De broers Ammerlaan uit Pijnacker zijn van huis uit kwekers van tropische potplanten. Maar sinds ze aardwarmte produceren, hebben ze er onbedoeld een verwarmingsbedrijf bijgekregen. Als The Green Innovator verduurzamen ze nu een stukje Zuid-Holland. En ze helpen iedereen met hun kennis, vertelt Léon Ammerlaan.

Hoe werkt aardwarmte?

‘Vanaf 2.200 meter diepte pompen we zout water van 78°C omhoog. Een warmte­wisselaar geeft de warmte daaruit af aan een verwarmings­systeem met zoet water. Het afgekoelde zoute water gaat terug naar beneden, waar het weer kan opwarmen.’

Waarom hebben jullie hiervoor gekozen?

‘Rond 2008 verviervoudigde de gasprijs binnen een halfjaar. Zonne-energie was geen optie, want we hebben verwarming nodig, geen elektriciteit. En een snel­groeiend productie­gewas heeft CO2 nodig, onze planten niet. Zo kwamen we uit bij geothermie. TU Delft had daarvoor de rechten op dit gebied. We besloten tot samen­werking, maar toen de TU het boren uitstelde, zijn we het zelf gaan doen, als eerste sierteelt­kweker in Nederland, na een tomaten­kweker. In 2010 was de installatie klaar.’

Hoe heeft dat uitgepakt?

‘Toen het doublet door tegenslag stil kwam te liggen, moesten we investeren in een 2e. Dat ging in 2019 in productie. De capaciteit daarvan is 3 keer zo groot, dus de CO2-besparing is opgelopen tot 25.000 ton per jaar. Ik geloofde én geloof erin, ondanks de tegenslagen. Je moet het gewoon dóén, niet gaan zitten wachten. Naast de stabiele energie­prijs is duurzaamheid onze drijfveer. We verkopen planten die CO2 consumeren en het binnen­klimaat reguleren, vooral in kantoren. Al jaren doen we alles biologisch en duurzaam.’

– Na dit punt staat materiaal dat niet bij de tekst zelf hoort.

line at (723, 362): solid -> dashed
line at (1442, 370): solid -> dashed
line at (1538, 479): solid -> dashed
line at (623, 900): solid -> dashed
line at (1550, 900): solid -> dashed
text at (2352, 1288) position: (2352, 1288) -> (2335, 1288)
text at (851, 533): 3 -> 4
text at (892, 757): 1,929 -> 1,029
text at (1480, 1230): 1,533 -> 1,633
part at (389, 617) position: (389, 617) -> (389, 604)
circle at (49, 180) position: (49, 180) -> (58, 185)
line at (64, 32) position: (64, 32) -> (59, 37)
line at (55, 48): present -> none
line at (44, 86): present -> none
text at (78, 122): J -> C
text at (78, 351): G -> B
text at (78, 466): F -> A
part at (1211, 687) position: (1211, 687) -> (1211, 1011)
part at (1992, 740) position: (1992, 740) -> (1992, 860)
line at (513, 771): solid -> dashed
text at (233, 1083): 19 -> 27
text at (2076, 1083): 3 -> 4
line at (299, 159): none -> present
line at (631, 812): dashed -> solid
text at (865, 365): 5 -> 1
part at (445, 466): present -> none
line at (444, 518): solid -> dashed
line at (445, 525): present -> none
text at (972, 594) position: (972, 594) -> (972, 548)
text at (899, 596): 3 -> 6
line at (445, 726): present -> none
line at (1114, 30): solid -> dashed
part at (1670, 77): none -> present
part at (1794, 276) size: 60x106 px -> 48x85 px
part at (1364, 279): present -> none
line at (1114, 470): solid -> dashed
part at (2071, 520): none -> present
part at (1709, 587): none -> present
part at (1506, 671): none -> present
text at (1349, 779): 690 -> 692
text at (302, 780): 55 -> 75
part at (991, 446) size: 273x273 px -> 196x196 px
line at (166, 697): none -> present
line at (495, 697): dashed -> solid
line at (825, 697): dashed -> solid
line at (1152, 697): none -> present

Is jullie initiatief dan wel een succes?

‘Jazeker. We hadden veel warmte over, dus hebben we een school, een sport­centrum, een zwembad, ruim 75 hectare kassen van 28 kwekers en 543 appartementen aangesloten. Ze betalen minder dan de gasprijs. Wij leggen alle installaties aan. De aanvragen blijven komen. Hopelijk volgt in 2024 de aansluiting op de Warmterotonde, een warmtenet waar een groot deel van Zuid-Holland in één klap mee verduurzaamt.’

Onze kennis delen we. Dat hoort bij de tuinbouw. We gooien elkaars valkuilen dicht.

Jullie zijn dus een ander soort ondernemers geworden.

‘Klopt, we runnen nu 2 bedrijven: één in aardwarmte en één in potplanten. In het traject heb ik veel geleerd wat je op geen enkele school leert. Nu ik veel met de gemeente en de overheid aan tafel zit, kijk ik anders naar deze instellingen. Zonder samen­werking kom je er niet. Je hebt iedereen nodig: overheden, kennis­instellingen, collega’s noem maar op. Allemaal leren we hiervan. Onze kennis vermarkten we niet, die delen we. Dat hoort bij de tuinbouw, in onze sector gooien we elkaars valkuilen dicht.’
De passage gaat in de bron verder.